Optics: I have no idea.
On another level: do not trust the insurance company when they state 'it is clean now and good for use'. Have it verified independently.
David Aurora:
So I've done a few spot tests with various cleaners/techniques now and the water based flux cleaner suggestion is actually pretty amazing for getting the sooty residue off, thanks for the tip. I've ended up putting some in a foaming dispenser which makes it easier to get good coverage between components without having to absolutely bathe the boards in it (which in turn makes cleanup of the cleaner itself far easier).
Will test more as I go today but so far this is the winner
jpanhalt:
It's a great solvent mixture. That's why it is so ubiquitous in cleaning products. Rather than buy from Kester, I get the formula-equivalent thing from ZEP as its heavy duty acryic floor stipper. ZEP may not marketed in Australia.

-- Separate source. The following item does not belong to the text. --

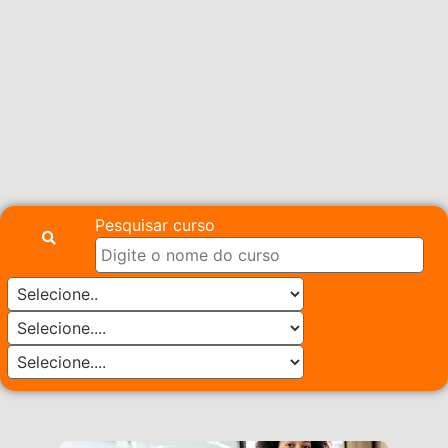
Pesquisar curso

It works fine with manual methods. I use an ultrasonic (60 seconds). One can do parts of a board at a time if the whole board won't fit. On my first use, I was amazed during rinse that water didn't stick. Solder resist is also water resist, and when its clean and rinsed, the boards are almost dry. Of course components may be wet and have water underneath them, so I blow that out with air. If retained water is a real problem, I would finish with aqueous alcohol and dry. (Aqueous alcohols mix faster and more freely with water than neat alcohols do.)